10.11.2015

EU-Flüchtlingsgipfel: Diktatoren werden für Verfolgung und Vertreibung belohnt

Beratungen mit autokratischen afrikanischen Regimes als „zynische Anbiederung“ scharf kritisiert (Pressemitteilung)

Flüchtlinge aus Darfur, Sudan - © European Commission DG ECHO / Flickr

Die Gesellschaft für bedrohte Völker (GfbV) hat die geplanten Beratungen der EU-Staatschefs mit autokratischen Regimes aus Afrika beim EU-Flüchtlingsgipfel in Malta am 11./12. November 2015 scharf kritisiert. „Die zynische Anbiederung bei Afrikas Diktatoren wird weder die Fluchtursachen wirksam bekämpfen noch die Flucht von noch mehr Menschen verhindern.
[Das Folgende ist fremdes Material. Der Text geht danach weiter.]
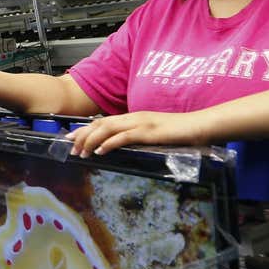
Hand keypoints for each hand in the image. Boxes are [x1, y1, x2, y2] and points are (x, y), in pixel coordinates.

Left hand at [67, 111, 212, 156]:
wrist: (199, 125)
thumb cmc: (179, 132)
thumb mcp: (154, 134)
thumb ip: (139, 137)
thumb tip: (124, 146)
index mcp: (133, 117)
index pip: (103, 122)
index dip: (85, 129)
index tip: (71, 137)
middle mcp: (133, 117)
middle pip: (100, 124)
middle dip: (82, 135)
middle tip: (69, 147)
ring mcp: (141, 123)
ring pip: (108, 129)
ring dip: (91, 141)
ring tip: (81, 152)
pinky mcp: (149, 132)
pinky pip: (124, 137)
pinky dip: (109, 143)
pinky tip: (100, 151)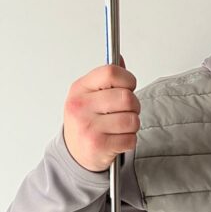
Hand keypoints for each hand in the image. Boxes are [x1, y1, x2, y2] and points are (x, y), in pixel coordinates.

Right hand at [63, 57, 139, 171]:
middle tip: (125, 111)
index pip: (111, 72)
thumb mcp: (90, 95)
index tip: (128, 87)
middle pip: (127, 97)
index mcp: (79, 89)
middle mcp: (80, 106)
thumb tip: (120, 58)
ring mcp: (88, 127)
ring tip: (119, 127)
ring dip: (132, 125)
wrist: (75, 153)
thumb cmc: (87, 121)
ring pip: (132, 120)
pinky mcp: (98, 145)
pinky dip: (129, 141)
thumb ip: (107, 78)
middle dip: (134, 106)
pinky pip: (131, 139)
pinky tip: (117, 140)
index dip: (128, 79)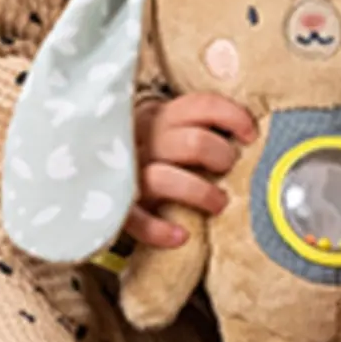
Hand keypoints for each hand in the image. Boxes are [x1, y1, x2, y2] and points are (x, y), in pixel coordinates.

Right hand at [126, 92, 256, 248]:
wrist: (91, 174)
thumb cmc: (151, 152)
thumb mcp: (169, 129)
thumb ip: (198, 125)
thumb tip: (248, 133)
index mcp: (160, 117)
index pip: (202, 105)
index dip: (233, 117)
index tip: (250, 136)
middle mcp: (144, 141)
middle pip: (193, 143)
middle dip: (221, 157)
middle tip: (228, 169)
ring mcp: (128, 174)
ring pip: (166, 178)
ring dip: (200, 193)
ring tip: (217, 204)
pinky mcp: (118, 207)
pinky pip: (136, 219)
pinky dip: (158, 230)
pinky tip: (180, 236)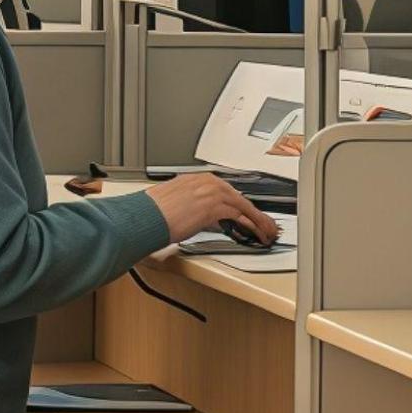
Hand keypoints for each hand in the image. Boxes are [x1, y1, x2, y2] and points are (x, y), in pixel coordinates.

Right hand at [144, 174, 280, 245]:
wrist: (144, 217)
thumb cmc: (151, 213)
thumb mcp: (175, 203)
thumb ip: (193, 206)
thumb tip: (203, 218)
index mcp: (195, 178)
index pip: (225, 191)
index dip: (239, 205)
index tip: (246, 214)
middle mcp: (205, 182)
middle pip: (238, 197)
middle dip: (253, 212)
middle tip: (263, 224)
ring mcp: (212, 193)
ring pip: (244, 206)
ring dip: (258, 221)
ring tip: (267, 231)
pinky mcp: (215, 208)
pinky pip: (241, 217)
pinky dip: (253, 226)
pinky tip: (258, 234)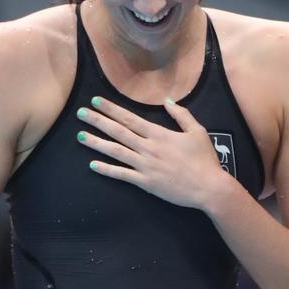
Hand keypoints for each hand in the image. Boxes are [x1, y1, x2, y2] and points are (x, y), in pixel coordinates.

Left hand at [77, 96, 231, 209]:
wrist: (208, 187)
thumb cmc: (205, 159)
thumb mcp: (197, 131)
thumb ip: (182, 115)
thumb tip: (167, 101)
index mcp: (159, 134)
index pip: (130, 118)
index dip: (112, 109)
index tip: (96, 102)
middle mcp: (148, 148)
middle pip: (118, 132)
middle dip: (98, 121)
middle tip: (80, 113)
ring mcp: (145, 166)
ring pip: (116, 151)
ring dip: (96, 143)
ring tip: (80, 135)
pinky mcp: (146, 182)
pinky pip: (122, 174)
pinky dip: (107, 169)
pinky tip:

Denn diese autokratischen Regimes bieten keine nachhaltige Lösung der Flüchtlingskrise, sondern sind ihre Verursacher. So wird nicht nur der Bock zum Gärtner gemacht, sondern Afrikas schlimmste Diktatoren werden für ihre Verfolgung auch noch belohnt“, erklärte der GfbV-Afrikareferent Ulrich Delius am Dienstag in Göttingen. „Mit dieser Kooperation mit Autokraten ignoriert die EU ihre eigenen Rechtsprinzipien und Grundsätze. Auch werden die vorgeschlagenen Programme Dutzende Millionen Euro kosten, ohne jemals die erhoffte Wirkung zu zeigen, da die Fluchtursachen ignoriert werden.“

Mit dem Sudan, Südsudan, Eritrea, Äthiopien und Somalia werden in Malta fünf Staaten vertreten sein, deren Regierungen im Jahr 2015 für die Flucht von mehr als vier Millionen Menschen verantwortlich waren. „Dies sollte genügen, um sie bei Verhandlungen zu disqualifizieren statt sie zu hofieren“, sagte Delius. Die Regierung Eritreas habe den Zynismus im Juli 2015 auf die Spitze getrieben, als sie an den Weltsicherheitsrat appellierte, die „abscheuliche Flucht“ tausender Eritreer aus ihrer Heimat zu untersuchen und die angeblich im Ausland ansässigen Schuldigen für den Massenexodus zu bestrafen. Dass die meisten Eritreer vor Zwangsarbeit und unbegrenztem Militärdienst fliehen, ignorieren Eritreas Machthaber geflissentlich.

Für Afrikas Diktatoren ist die Zusammenarbeit mit der EU in mehrfacher Hinsicht verlockend. Die Kooperation wird ihre Macht stärken und die nach mehr Demokratisierung strebende Zivilgesellschaft schwächen, befürchtet die GfbV. Außerdem werden die Autokraten, denen zum Teil Völkermord, Verbrechen gegen die Menschlichkeit und Kriegsverbrechen vorgeworfen werden, moralisch und politisch aufgewertet. „Die EU wird für ihre Kooperation mit diesen Regimes einen hohen Preis zahlen müssen, da sich die neuen Partner jede Kritik an der prekären Menschenrechtslage in ihrem Land verbitten werden“, warnte Delius. Einen Vorgeschmack dazu liefere die Annäherung zwischen der EU und dem Sudan: Ungestört könne das Regime des wegen Völkermords steckbrieflich vom Internationalen Strafgerichtshof (IStGH) gesuchten Präsidenten Omar Hassan al Bashir die Zivilbevölkerung in Süd-Kordofan bombardieren und aushungern lassen und Darfur mit einer Terror-Kampagne der RSF-Miliz überziehen. Allerdings wird der Sudan auf dem Flüchtlingsgipfel nicht von Bashir, sondern von Außenminister Ibrahim Ghandour vertreten. Denn als Signatarstaat des IStGH müsste Malta den sudanesischen Präsidenten verhaften lassen.